\begin{theorem}\label{thm:thm1}
The sectional curvature operator $\Pi\mapsto K(\Pi)$ completely determines the Riemann curvature tensor.
\end{theorem}
In fact, a more general result is true. Recall the Riemann $(1,3)$-curvature tensor $R\colon TM\otimes TM\otimes TM\to TM$ satisfies
\begin{align}
(x,y,z,t)+(y,z,x,t)+(z,x,y,t)&=0\quad\text{First Bianchi identity}\label{eqn:bianchi}\\
(x,y,z,t)+(y,x,z,t)&=0\label{eqn:anti}\\
(x,y,z,t)-(z,t,x,y)&=0,\label{eqn:symm}
\end{align}
where $(x,y,z,t):=g(R(x,y,z),t)$, and the sectional curvature is defined by
\begin{equation}
K(\Pi=\SPAN\{x,y\})=\frac{g(R(x,y,x),y)}{g(x,x)g(y,y)-g(x,y)^2}.\label{eqn:sectcurv}
\end{equation}
Thus Theorem~\ref{thm:thm1} is implied by
\begin{theorem}\label{thm:thm2}
Let $V$ be a real inner product space, with inner product $\langle-,-\rangle$. Let $R$ and $R'$ be linear maps $V^{\otimes 3}\to V$. Suppose $R$ and $R'$ satisfies
\begin{itemize}
\item Equations \eqref{eqn:bianchi},\eqref{eqn:anti},\eqref{eqn:symm}, and
\item $K(\sigma)=K'(\sigma)$ for all $2$-planes $\sigma$, where $K,K'$ are defined by \eqref{eqn:sectcurv} using $\langle -,-\rangle$ in \PMlinkescapetext{place} of $g(-,-)$.
\end{itemize}
Then $R=R'$.
\end{theorem}
Write
\begin{align*}
(x,y,z,t)&:=\langle R(x,y,z),t\rangle\\
(x,y,z,t)'&:=\langle R'(x,y,z),t\rangle.
\end{align*}
\begin{proof}[Proof of Theorem~\ref{thm:thm2}]

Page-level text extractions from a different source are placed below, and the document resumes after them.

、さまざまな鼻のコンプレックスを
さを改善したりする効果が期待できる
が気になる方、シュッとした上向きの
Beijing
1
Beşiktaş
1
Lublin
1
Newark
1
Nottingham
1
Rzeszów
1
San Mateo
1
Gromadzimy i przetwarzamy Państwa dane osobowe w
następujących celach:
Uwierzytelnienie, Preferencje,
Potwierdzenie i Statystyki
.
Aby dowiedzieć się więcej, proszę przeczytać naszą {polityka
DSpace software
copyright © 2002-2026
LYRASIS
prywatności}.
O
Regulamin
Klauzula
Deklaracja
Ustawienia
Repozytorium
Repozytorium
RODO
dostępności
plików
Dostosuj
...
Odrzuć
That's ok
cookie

We need to prove, for all $x,y,z,t\in V$,
\[
(x,y,z,t)=(x,y,z,t)'.
\]
From $K=K'$, we get $(x,y,x,y)=(x,y,x,y)'$ for all $x,y\in V$. The first step is to use polarization identity to change this quadratic form (in $x$) into its associated symmetric bilinear form. Expand $(x+z,y,x+z,y)=(x+z,y,x+z,y)'$ and use \eqref{eqn:symm}, we get
\[
(x,y,x,y)+2(x,y,z,y)+(z,y,z,y)=(x,y,x,y)'+2(x,y,z,y)'+(z,y,z,y)'.
\]
So $(x,y,z,y)=(x,y,z,y)'$ for all $x,y,z\in V$.

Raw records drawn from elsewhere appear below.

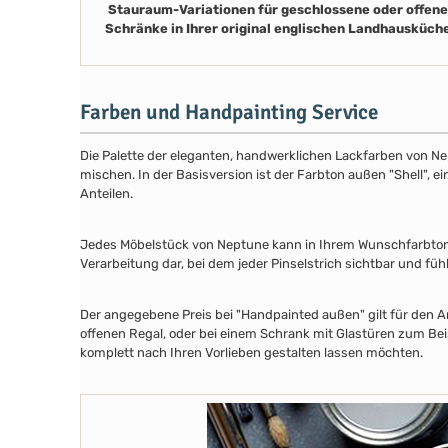
Stauraum-Variationen für geschlossene oder offene
Schränke in Ihrer original englischen Landhausküch
Farben und Handpainting Service
Die Palette der eleganten, handwerklichen Lackfarben von Ne
mischen. In der Basisversion ist der Farbton außen "Shell", e
Anteilen.
Jedes Möbelstück von Neptune kann in Ihrem Wunschfarbton au
Verarbeitung dar, bei dem jeder Pinselstrich sichtbar und füh
Der angegebene Preis bei "Handpainted außen" gilt für den A
offenen Regal, oder bei einem Schrank mit Glastüren zum Beis
komplett nach Ihren Vorlieben gestalten lassen möchten.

Unfortunately, the form $(x,y,z,t)$ is not symmetric in $y$ and $t$, so we need to work harder. Expand $(x,y+t,z,y+t)=(x,y+t,z,y+t)'$, we get
\[
(x,y,z,t)+(x,t,z,y)=(x,y,z,t)'+(x,t,z,y)'.
\]
Now use \eqref{eqn:anti} and \eqref{eqn:symm}, we get
\begin{align*}
(x,y,z,t)-(x,y,z,t)'&=(x,t,z,y)'-(x,t,z,y)\\
&=(z,y,x,t)'-(z,y,x,t)\\
&=(y,z,x,t)-(y,z,x,t)'.
\end{align*}
So $(x,y,z,t)-(x,y,z,t)'$ is invariant under cyclic permutation of $x,y,z$. But the cyclic sum is zero by \eqref{eqn:bianchi}. So
\[
(x,y,z,t)=(x,y,z,t)'\quad\forall x,y,z,t\in V
\]
as desired.
\end{proof} |